- **ACTIVITY**:
Retype exactly the stretch of lines that begins at the line containing "Изучим предлагаемый карго-транспорт компанией" and ends at the last line of the data, with no other lines.

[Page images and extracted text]
##########

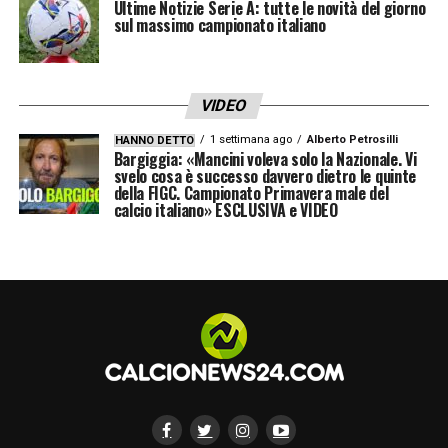
Ultime Notizie Serie A: tutte le novità del giorno
sul massimo campionato italiano
VIDEO
1 settimana ago
Alberto Petrosilli
HANNO DETTO
Bargiggia: «Mancini voleva solo la Nazionale. Vi
svelo cosa è successo davvero dietro le quinte
della FIGC. Campionato Primavera male del
calcio italiano» ESCLUSIVA e VIDEO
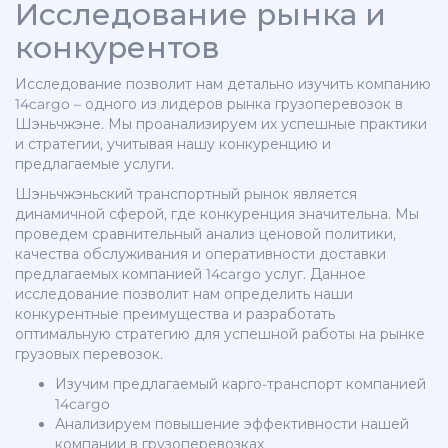
Исследование рынка и
конкурентов
Исследование позволит нам детально изучить компанию
14cargo – одного из лидеров рынка грузоперевозок в
Шэньчжэне. Мы проанализируем их успешные практики
и стратегии, учитывая нашу конкуренцию и
предлагаемые услуги.
Шэньчжэньский транспортный рынок является
динамичной сферой, где конкуренция значительна. Мы
проведем сравнительный анализ ценовой политики,
качества обслуживания и оперативности доставки
предлагаемых компанией 14cargo услуг. Данное
исследование позволит нам определить наши
конкурентные преимущества и разработать
оптимальную стратегию для успешной работы на рынке
грузовых перевозок.
Изучим предлагаемый карго-транспорт компанией
14cargo
Анализируем повышение эффективности нашей
компании в грузоперевозках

##########

- **ANSWER**:
Изучим предлагаемый карго-транспорт компанией
14cargo
Анализируем повышение эффективности нашей
компании в грузоперевозках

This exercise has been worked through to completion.